Meanwhile, Damien's superior Rourke believes Tom is a security risk, and orders him killed. His attempts are half-hearted until he is told he will be killed unless Tom is. Damien takes Tom to an IRA safehouse, where he explains he got involved in the IRA after his brother was killed by the British Army after being caught up in a crossfire. Now he is disillusioned as the organisation seems to have turned largely into racketeers, working with the UVF to keep the war going. The pair develop an unlikely friendship and are forced on the run when the safehouse comes under attack from the UDR, who have been tipped off. Returning to town, Tom bolts and Damien is shot by soldiers.
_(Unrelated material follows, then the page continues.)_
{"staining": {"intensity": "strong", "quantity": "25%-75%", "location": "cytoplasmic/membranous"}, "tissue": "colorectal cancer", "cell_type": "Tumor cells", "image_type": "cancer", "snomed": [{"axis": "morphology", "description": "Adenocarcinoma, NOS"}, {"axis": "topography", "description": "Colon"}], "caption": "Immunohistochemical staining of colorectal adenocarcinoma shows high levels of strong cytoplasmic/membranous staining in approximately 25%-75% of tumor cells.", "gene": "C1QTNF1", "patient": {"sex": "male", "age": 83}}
Shaken, Tom leaves Belfast and Liz behind, claiming he can no longer deal with the war.

== Collected editions ==

| Title | ISBN | Publisher | Release date | Contents |
|---|---|---|---|---|
| Troubled Souls – A Crisis Graphic Novel | 9781853861741 | Fleetway Publications | 1990 | Material from Crisis #15-20 and #22-27 |

== Reception ==
Jack Kibble-White rated the collected edition two stars out of five for Slings and Arrows, feeling that while it had some positives it was more "an antiquated early work for creators just on the cusp of becoming ready to produce far better things".

Like much of his early work, Ennis has been dismissive of "Troubled Souls" in recent years – taking considerable pains in pointing out that the work was in no way autobiographical, describing his own upbringing as a middle class one where the Troubles were only a peripheral background event, and later claiming "my intention was to launch my career by whatever means were available".